The Bad: All seems promising, until Master Gregory commences his instruction with Tom. Tom possesses an unimpressive ability to throw knives and uncontrollable visions of the future. To his benefit, he acts in a swift manner. All around, character development in The Seventh Son is weak. Master Gregory and Tom are under a strict deadline of less than a week, and Tom does not display any sort of improvement. The seventh son requirement is uncalled for, as long as you have the abilities of a farmhand, you too can train under the tutelage of Master Gregory.

Pursuing an underlying theme of self-discovery, Tom meets Alice (Alicia Vikander), a young woman accused of being a witch. Previously seen in his visions, Tom pursues her and immediately, the two exhibit a connection, albeit a passionless one. Alice is infuriating.

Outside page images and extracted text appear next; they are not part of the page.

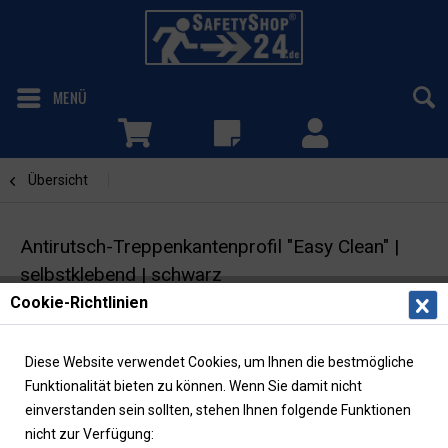
MENÜ
Übersicht
Schwarz
Antirutsch-Treppenkantenprofil "Easy Clean" |
selbstklebend | schwarz
Cookie-Richtlinien
Antirutschbelag | Rutschhemmung R10
Diese Website verwendet Cookies, um Ihnen die bestmögliche
Funktionalität bieten zu können. Wenn Sie damit nicht
einverstanden sein sollten, stehen Ihnen folgende Funktionen
nicht zur Verfügung:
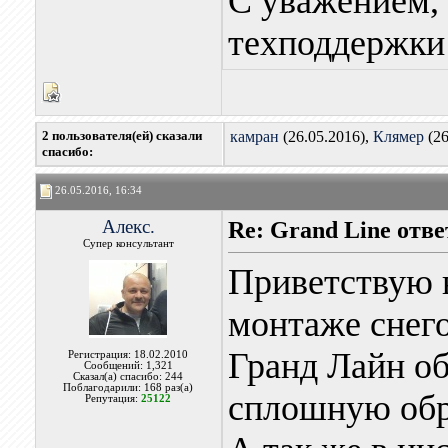
С уважением, 
техподдержки 
2 пользователя(ей) сказали
камран
(26.05.2016),
Клямер
(26
cпасибо:
26.05.2016, 16:34
Алекс.
Re: Grand Line отв
Супер консультант
Приветствую 
монтаже снег
Гранд Лайн об
Регистрация: 18.02.2010
Сообщений: 1,321
Сказал(а) спасибо: 244
Поблагодарили: 168 раз(а)
сплошную об
Репутация:
25122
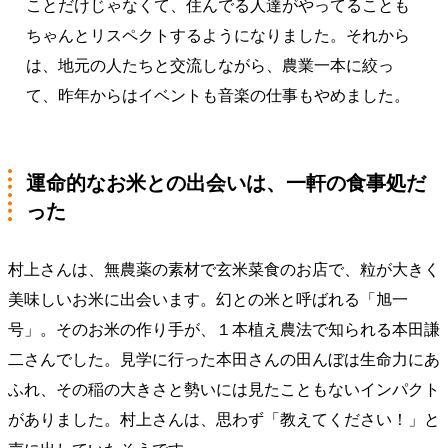
ことだけじゃなくて、住んでる人達がやってることも
ちゃんとリスペクトするようになりました。それから
は、地元の人たちと交流しながら、農業一本に絞っ
て、昨年からはイベントも音楽の仕事もやめました。
運命的なお米との出会いは、一軒の食事処だ
った
村上さんは、無農薬の素材で玄米菜食のお店で、粒が大きく
美味しいお米に出会います。幻との米と呼ばれる「旭一
号」。そのお米の作り手が、１本植え農法で知られる本田謙
二さんでした。見学に行った本田さんの田んぼは生命力にあ
ふれ、その稲の大きさと勢いには見たこともないインパクト
がありました。村上さんは、思わず「教えてください！」と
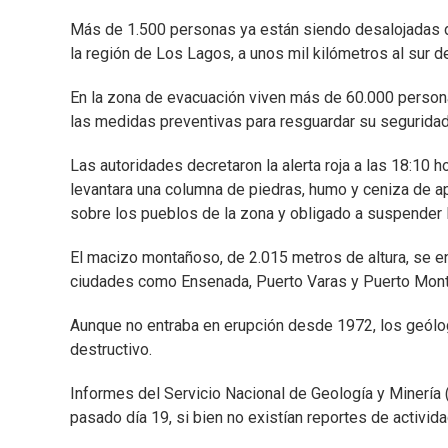
Más de 1.500 personas ya están siendo desalojadas de
la región de Los Lagos, a unos mil kilómetros al sur de
En la zona de evacuación viven más de 60.000 personas,
las medidas preventivas para resguardar su seguridad
Las autoridades decretaron la alerta roja a las 18:10 
levantara una columna de piedras, humo y ceniza de 
sobre los pueblos de la zona y obligado a suspender 
El macizo montañoso, de 2.015 metros de altura, se e
ciudades como Ensenada, Puerto Varas y Puerto Mont
Aunque no entraba en erupción desde 1972, los geólog
destructivo.
Informes del Servicio Nacional de Geología y Minería
pasado día 19, si bien no existían reportes de activi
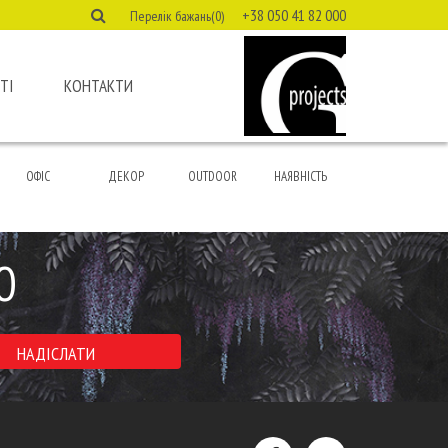
+38 050 41 82 000
Перелік бажань(0)
ТІ
КОНТАКТИ
ОФІС
ДЕКОР
OUTDOOR
НАЯВНІСТЬ
Ю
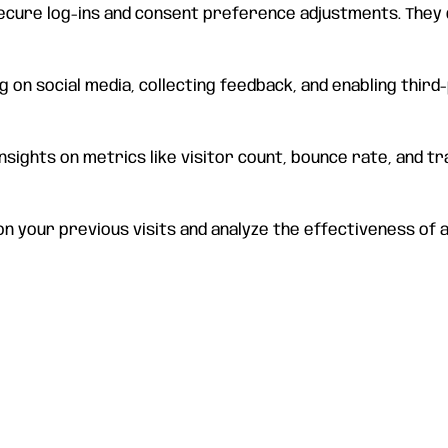
secure log-ins and consent preference adjustments. They 
 on social media, collecting feedback, and enabling third-
insights on metrics like visitor count, bounce rate, and tr
n your previous visits and analyze the effectiveness of 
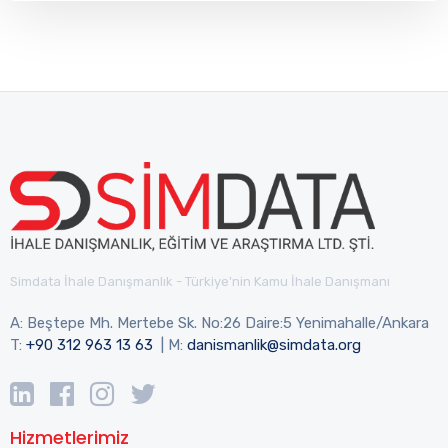
Simdata İhale Danışmanlık - Türkiye'nin Kamu İhale Danışmanı
A: Beştepe Mh. Mertebe Sk. No:26 Daire:5 Yenimahalle/Ankara
T:
+90 312 963 13 63
| M:
danismanlik@simdata.org
Hizmetlerimiz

From the beginning, there are obvious indicators Alice will become a hindrance to Tom’s journey. She says she’s a witch, and Master Gregory says to not trust the witch. She says she’s good at stealing, and Tom basically begs her to steal the gift from his mother. Alice may claim affection for Tom, but her demeanor exhibits disinterest and a failed attempt in incorporating an amorous relationship. While on the topic of relationships, as mentor and mentee, Master Gregory and Tom have no rapport. Until the end of the movie, a sense of distrust remains. A pivotal moment in the movie is when Master Gregory shares the origins of Mother Malik. This moment acts as the crux between Master Gregory and Tom’s growth together and the revelation comprises the root of all their troubles. Both are downplayed, just like everything else in the movie. My lines of hope were severed with the fight sequences. A band of the best, fully-armored assassins outwitted by a novice apprentice-in-training is entirely unbelievable. Fortifying Mother Malik’s minions, her lieutenants are eliminated in one blow.

Final Thoughts: The Seventh Son is yet another example of a movie poorly representing the fantasy genre, relying on the impacts of visual effects and overlooking the foundations of character and plot building. Read the book. It cannot be worse than this movie.